Margins declined 200 basis points this last quarter and are guided to contract an additional 125 basis points next quarter with contraction finally slowing down towards 0 in the second half of the year. This does not paint a pretty picture for the next year as the growth the company is experiencing is being paid for with slimmer margins. The additional official reasons for the margin problems for the company also include Foreign exchange rates, a shift in expenses from overhead to costs of goods sold, a higher off-price mix, and the golf equipment business exit. That's a lot of pressure on typically great margins.

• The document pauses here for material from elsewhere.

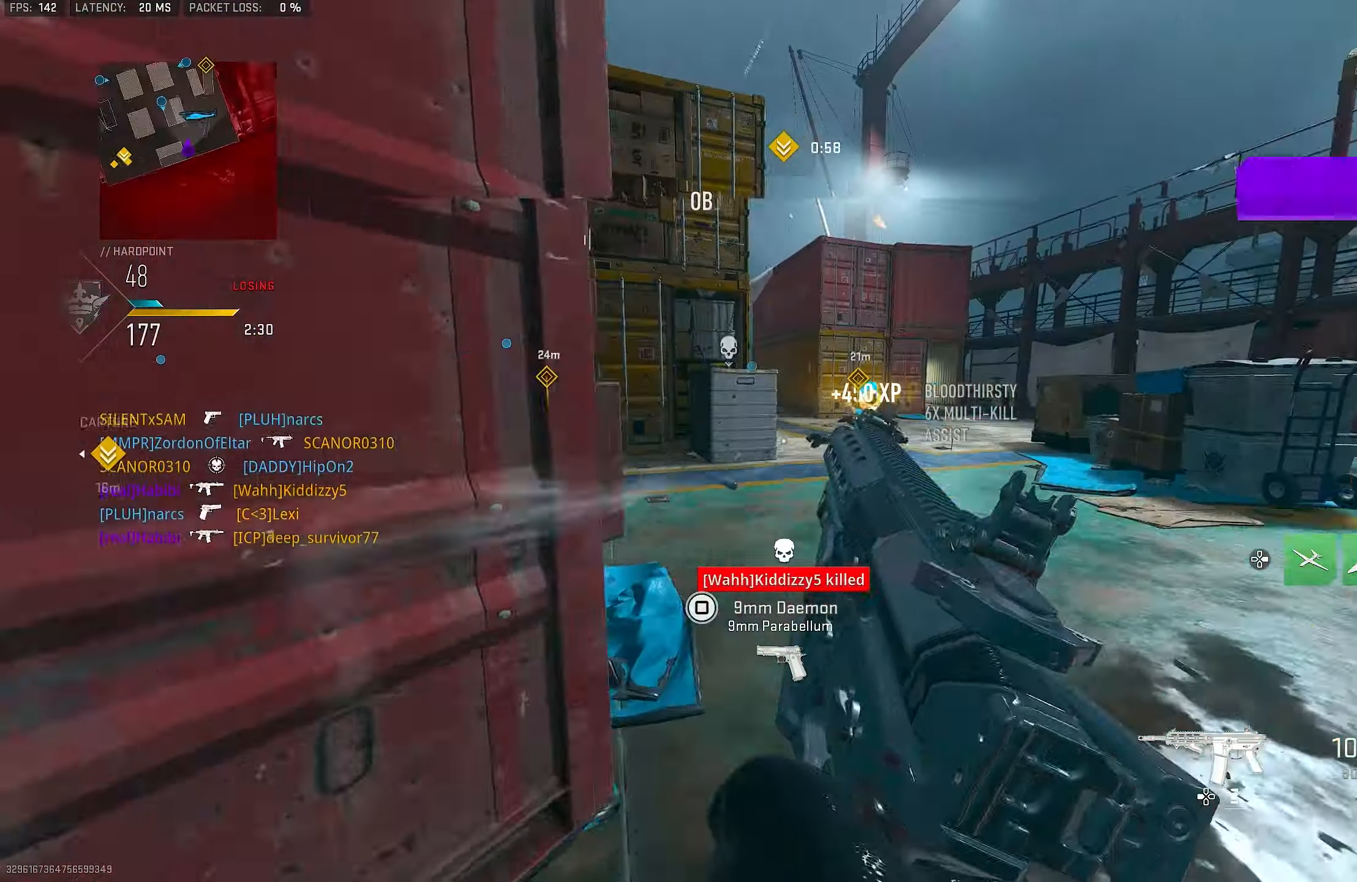
{"buttons": [], "left_stick": "up", "right_stick": "center", "events": [[50, "right_stick", "down"], [150, "right_stick", "center"], [283, "left_stick", "up"], [316, "SQUARE", "down"], [383, "L1", "up"], [383, "SQUARE", "up"], [416, "R1", "up"]]}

Nike's latest earnings report was a big signal going forward that its price might be too rich for its growth as its forward P/E of 23.11 (according to Schwab) seems high when you consider that the company is experiencing declining growth in China, has excess inventory building up, and expects contracting margins for the next year as a result of multiple issues. At this time I would recommend selling out of Nike and into either Under Armour or Adidas if you want the growth expected with a high P/E stock in the activewear market.
Disclosure: I am/we are long UA, UA.C.
I wrote this article myself, and it expresses my own opinions. I am not receiving compensation for it (other than from Seeking Alpha). I have no business relationship with any company whose stock is mentioned in this article.